Quick start for Fox Interactive
The pact could be lucrative for both companies, but it's especially key for Fox. News Corp. formed Fox Interactive 10 months ago following the $580 million acquisition of MySpace; and since that time, many investors and executives have questioned whether the social network could turn a profit from its thriving free community. Search-related advertising, a business worth as much as $8 billion annually, is a step in that direction.

For Google, the deal secures an important source of traffic and ad revenue, giving it added exposure to a thriving young audience of millions on MySpace. Roughly 100 million MySpace members will be accessing Google's search tool from the network.
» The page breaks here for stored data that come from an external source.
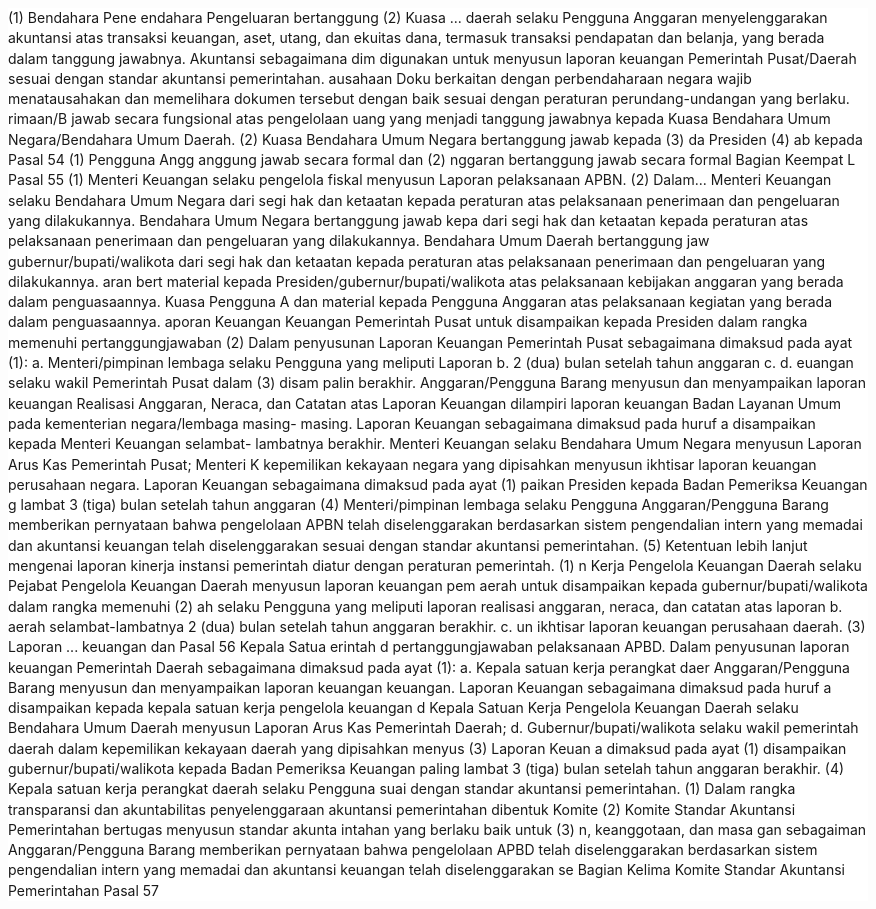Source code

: (1) Bendahara Pene endahara Pengeluaran bertanggung (2) Kuasa ... daerah selaku Pengguna Anggaran menyelenggarakan akuntansi atas transaksi keuangan, aset, utang, dan ekuitas dana, termasuk transaksi pendapatan dan belanja, yang berada dalam tanggung jawabnya. Akuntansi sebagaimana dim digunakan untuk menyusun laporan keuangan Pemerintah Pusat/Daerah sesuai dengan standar akuntansi pemerintahan. ausahaan Doku berkaitan dengan perbendaharaan negara wajib menatausahakan dan memelihara dokumen tersebut dengan baik sesuai dengan peraturan perundang-undangan yang berlaku. rimaan/B jawab secara fungsional atas pengelolaan uang yang menjadi tanggung jawabnya kepada Kuasa Bendahara Umum Negara/Bendahara Umum Daerah.
(2) Kuasa Bendahara Umum Negara bertanggung jawab kepada (3) da Presiden (4) ab kepada
Pasal 54
(1) Pengguna Angg anggung jawab secara formal dan (2) nggaran bertanggung jawab secara formal
Bagian Keempat L
Pasal 55
(1) Menteri Keuangan selaku pengelola fiskal menyusun Laporan pelaksanaan APBN.
(2) Dalam... Menteri Keuangan selaku Bendahara Umum Negara dari segi hak dan ketaatan kepada peraturan atas pelaksanaan penerimaan dan pengeluaran yang dilakukannya. Bendahara Umum Negara bertanggung jawab kepa dari segi hak dan ketaatan kepada peraturan atas pelaksanaan penerimaan dan pengeluaran yang dilakukannya. Bendahara Umum Daerah bertanggung jaw gubernur/bupati/walikota dari segi hak dan ketaatan kepada peraturan atas pelaksanaan penerimaan dan pengeluaran yang dilakukannya. aran bert material kepada Presiden/gubernur/bupati/walikota atas pelaksanaan kebijakan anggaran yang berada dalam penguasaannya. Kuasa Pengguna A dan material kepada Pengguna Anggaran atas pelaksanaan kegiatan yang berada dalam penguasaannya. aporan Keuangan Keuangan Pemerintah Pusat untuk disampaikan kepada Presiden dalam rangka memenuhi pertanggungjawaban (2) Dalam penyusunan Laporan Keuangan Pemerintah Pusat sebagaimana dimaksud pada ayat (1):
a. Menteri/pimpinan lembaga selaku Pengguna yang meliputi Laporan b. 2 (dua) bulan setelah tahun anggaran c.
d. euangan selaku wakil Pemerintah Pusat dalam (3) disam palin berakhir. Anggaran/Pengguna Barang menyusun dan menyampaikan laporan keuangan Realisasi Anggaran, Neraca, dan Catatan atas Laporan Keuangan dilampiri laporan keuangan Badan Layanan Umum pada kementerian negara/lembaga masing- masing. Laporan Keuangan sebagaimana dimaksud pada huruf a disampaikan kepada Menteri Keuangan selambat- lambatnya berakhir. Menteri Keuangan selaku Bendahara Umum Negara menyusun Laporan Arus Kas Pemerintah Pusat; Menteri K kepemilikan kekayaan negara yang dipisahkan menyusun ikhtisar laporan keuangan perusahaan negara. Laporan Keuangan sebagaimana dimaksud pada ayat (1) paikan Presiden kepada Badan Pemeriksa Keuangan g lambat 3 (tiga) bulan setelah tahun anggaran (4) Menteri/pimpinan lembaga selaku Pengguna Anggaran/Pengguna Barang memberikan pernyataan bahwa pengelolaan APBN telah diselenggarakan berdasarkan sistem pengendalian intern yang memadai dan akuntansi keuangan telah diselenggarakan sesuai dengan standar akuntansi pemerintahan.
(5) Ketentuan lebih lanjut mengenai laporan kinerja instansi pemerintah diatur dengan peraturan pemerintah.
(1) n Kerja Pengelola Keuangan Daerah selaku Pejabat Pengelola Keuangan Daerah menyusun laporan keuangan pem aerah untuk disampaikan kepada gubernur/bupati/walikota dalam rangka memenuhi (2) ah selaku Pengguna yang meliputi laporan realisasi anggaran, neraca, dan catatan atas laporan b. aerah selambat-lambatnya 2 (dua) bulan setelah tahun anggaran berakhir.
c. un ikhtisar laporan keuangan perusahaan daerah.
(3) Laporan ... keuangan dan
Pasal 56
Kepala Satua erintah d pertanggungjawaban pelaksanaan APBD. Dalam penyusunan laporan keuangan Pemerintah Daerah sebagaimana dimaksud pada ayat (1):
a. Kepala satuan kerja perangkat daer Anggaran/Pengguna Barang menyusun dan menyampaikan laporan keuangan keuangan. Laporan Keuangan sebagaimana dimaksud pada huruf a disampaikan kepada kepala satuan kerja pengelola keuangan d Kepala Satuan Kerja Pengelola Keuangan Daerah selaku Bendahara Umum Daerah menyusun Laporan Arus Kas Pemerintah Daerah;
d. Gubernur/bupati/walikota selaku wakil pemerintah daerah dalam kepemilikan kekayaan daerah yang dipisahkan menyus (3) Laporan Keuan a dimaksud pada ayat (1) disampaikan gubernur/bupati/walikota kepada Badan Pemeriksa Keuangan paling lambat 3 (tiga) bulan setelah tahun anggaran berakhir.
(4) Kepala satuan kerja perangkat daerah selaku Pengguna suai dengan standar akuntansi pemerintahan.
(1) Dalam rangka transparansi dan akuntabilitas penyelenggaraan akuntansi pemerintahan dibentuk Komite (2) Komite Standar Akuntansi Pemerintahan bertugas menyusun standar akunta intahan yang berlaku baik untuk (3) n, keanggotaan, dan masa gan sebagaiman Anggaran/Pengguna Barang memberikan pernyataan bahwa pengelolaan APBD telah diselenggarakan berdasarkan sistem pengendalian intern yang memadai dan akuntansi keuangan telah diselenggarakan se
Bagian Kelima Komite Standar Akuntansi Pemerintahan
Pasal 57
That could also calm any fears the search giant might have had about an expanding and unwieldy force on the Internet--social networks--which could have proved a larger threat to the company without such an agreement.

The amount of traffic Google gets from MySpace has more than doubled from about 4 percent early this year to 10.8 percent last week, said Bill Tancer, general manager of global research at Hitwise. When MySpace overall traffic to Google increased by about 4 percent from the previous weekend, he said.

"What I think that tells us is there are synergies between the two sites," Tancer said. MySpace is the biggest Web site in the U.S. in terms of market share of visits, with more than 7 percent of all visits to any Web site in the U.S. last month, according to Hitwise. The terms "MySpace" and "MySpace.com" are the top two search terms typed into search engines, Tancer said.

Traffic magnets
"When you have a site like MySpace growing at the rate it is, that tells us there is a paradigm shift happening with Internet users. There is a move away from static pages to interacting with (the Web) and posting your own site," he said. "I think it was a smart idea of Google to latch on to the leader in this space."

"So much of Google's volume of traffic was being generated by MySpace," said Greg Sterling, founder of Sterling Market Intelligence. "If they were to lose that search volume, that might be a significant chunk of traffic they would cede to someone else."

Google has taken a similar tack before. For example, it agreed to pay $1 billion for a 5 percent stake in AOL. It also agreed to share search ad revenue with Dell in exchange for Dell pre-installing the Google Toolbar for PC and Web search.

The Fox deal is ironic, Sterling said, given that Google could have bought MySpace for about half the price that News Corp. paid for it, according to an interview with News Corp. Chief Rupert Murdoch in a recent issue of Wired.

Nevertheless, News Corp.'s Chernin said the deal will pay for the company's investment in MySpace on a 100 percent margin, and that the relationship will have a positive effect on revenue this year.

Under terms of the deal, Google will have additional rights to serve search and advertising to Fox properties in the United States and overseas, except for two countries, which Fox executives would not disclose. MySpace executives have said previously that the social network plans to grow internationally, in countries including the United Kingdom.

As far as search, MySpace plans to mesh Google technology and ads with its own features for navigating the Web, member profiles, music, books and so on. Fox executives said that each MySpace member page will contain a Google search box, for example. The company also plans to release a toolbar that will incorporate Google technology.

Google ads will appear in the form of sponsored listings in search results and contextually targeted placements on MySpace pages. Google will also have first right of refusal to sell unsold display advertising on MySpace and other Fox properties.

Danny Sullivan, editor of Search Engine Watch, said the deal will be especially fruitful for Google when it comes to targeting ads within social environments.

"It's going to give them an incredible look into what's going on in MySpace. Given that MySpace is growing so fast, that's a cheap price to pay," Sullivan said.

News Corp.'s Chernin hinted that targeted advertising to members is the Holy Grail.

"The real potential for a home run is combining Google technology with our demographic information," Chernin said.